Obese women report significantly greater lower urinary tract symptoms and worse overall quality of life than do obese men, results from a single-center study showed.
“Over one-third of U.S. adults are obese and 60% are considered overweight,” Dr. Margarita M. Aponte said in a poster presented during the annual meeting of the American Urogynecologic Society. “In women, obesity is an independent risk factor for pelvic floor disorders, and in men, obesity has been associated with an increase in storage symptoms and benign prostatic hypertrophy.”
Dr. Aponte and her associates at New York University Langone Medical Center recruited 134 men and women who were planning to undergo laparoscopic-assisted gastric banding (LAGB). They collected demographic information and clinical data, and administered validated questionnaires preoperatively, including the Overactive Bladder Questionnaire (OAB-q), the International Consultation on Incontinence Questionnaire–Short Form (ICIQ-SF), the Medical, Epidemiologic and Social aspects of Aging (MESA) scale, and the International Prostate Symptom Score (IPSS), to evaluate lower urinary tract symptoms. The investigators also evaluated quality of life preoperatively with the King’s Health Questionnaire (KHQ). The purpose was to characterize and differentiate baseline lower urinary tract symptoms and quality of life scores in obese men and women who were undergoing LAGB.
Of the 134 patients, 92 (69%) were women and their mean age was 42 years. The researchers reported that on the OAB-Q, women had higher scores in symptom severity (P = .036), concern (P = .002), and health-related quality of life (P = .028) than did men. Increasing body mass index (BMI) was associated with greater concern (P = .024), social effects (P = .021), and total health-related quality of life scores (P = .051). Increasing age and having diabetes were associated with higher scores in almost all OAB-Q domains.
Compared with men, women also had a higher total International Consultation on Incontinence Questionnaire–Short Form score (P = .000) and International Prostate Symptom Score (P = .008), and increasing BMI was associated with incontinence severity in the ICIQ (P = .01).
On the King’s Health Questionnaire, women had higher scores in incontinence impact (P = .045), role limitations (P = .016), and severity (P = .000). Increasing BMI was associated with poor general health perception (P = .006), increased role limitations (P = .005), and severity (P = .002). In men, no association was observed between obesity, age, or the presence of diabetes and any of the KHQ domains.
The researchers said they had no relevant financial disclosures.

[Given records]
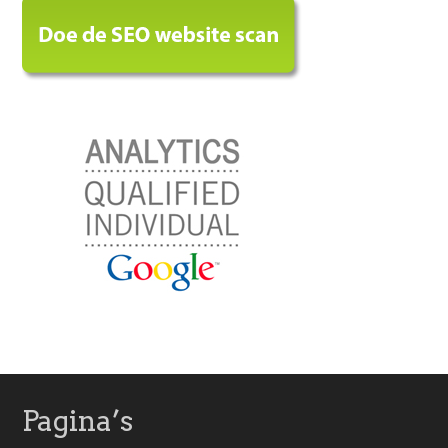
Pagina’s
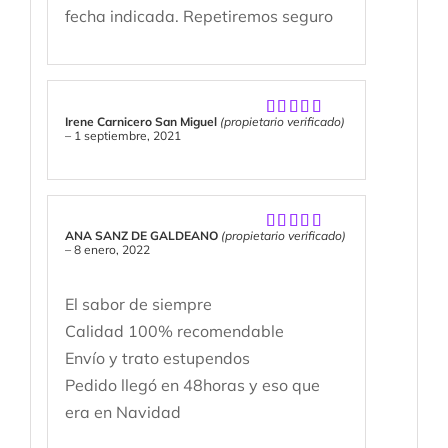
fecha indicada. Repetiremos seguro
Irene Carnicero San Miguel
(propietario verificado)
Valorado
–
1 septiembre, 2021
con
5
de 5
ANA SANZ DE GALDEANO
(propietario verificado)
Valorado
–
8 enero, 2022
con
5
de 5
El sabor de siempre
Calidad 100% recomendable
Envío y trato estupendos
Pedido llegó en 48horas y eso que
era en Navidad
---
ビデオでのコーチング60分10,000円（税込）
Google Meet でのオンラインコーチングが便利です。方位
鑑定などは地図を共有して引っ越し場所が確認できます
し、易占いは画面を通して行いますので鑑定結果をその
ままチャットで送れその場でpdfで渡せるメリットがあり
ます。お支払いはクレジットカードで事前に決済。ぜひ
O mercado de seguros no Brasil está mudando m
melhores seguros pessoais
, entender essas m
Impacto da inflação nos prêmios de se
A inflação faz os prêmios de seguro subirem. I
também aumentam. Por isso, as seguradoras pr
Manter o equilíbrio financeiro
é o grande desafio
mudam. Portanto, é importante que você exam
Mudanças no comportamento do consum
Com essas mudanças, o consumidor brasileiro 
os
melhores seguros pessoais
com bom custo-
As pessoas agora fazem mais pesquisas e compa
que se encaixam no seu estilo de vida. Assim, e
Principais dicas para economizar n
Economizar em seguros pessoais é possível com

[Try it] Duplicate the part of the urinary symptoms report from "Compared with men, women" to "the KHQ domains.", word for word. The listing is separate material and has no connection to the text about urinary symptoms in obese men and women.

[Solution to this exercise]
Compared with men, women also had a higher total International Consultation on Incontinence Questionnaire–Short Form score (P = .000) and International Prostate Symptom Score (P = .008), and increasing BMI was associated with incontinence severity in the ICIQ (P = .01).
On the King’s Health Questionnaire, women had higher scores in incontinence impact (P = .045), role limitations (P = .016), and severity (P = .000). Increasing BMI was associated with poor general health perception (P = .006), increased role limitations (P = .005), and severity (P = .002). In men, no association was observed between obesity, age, or the presence of diabetes and any of the KHQ domains.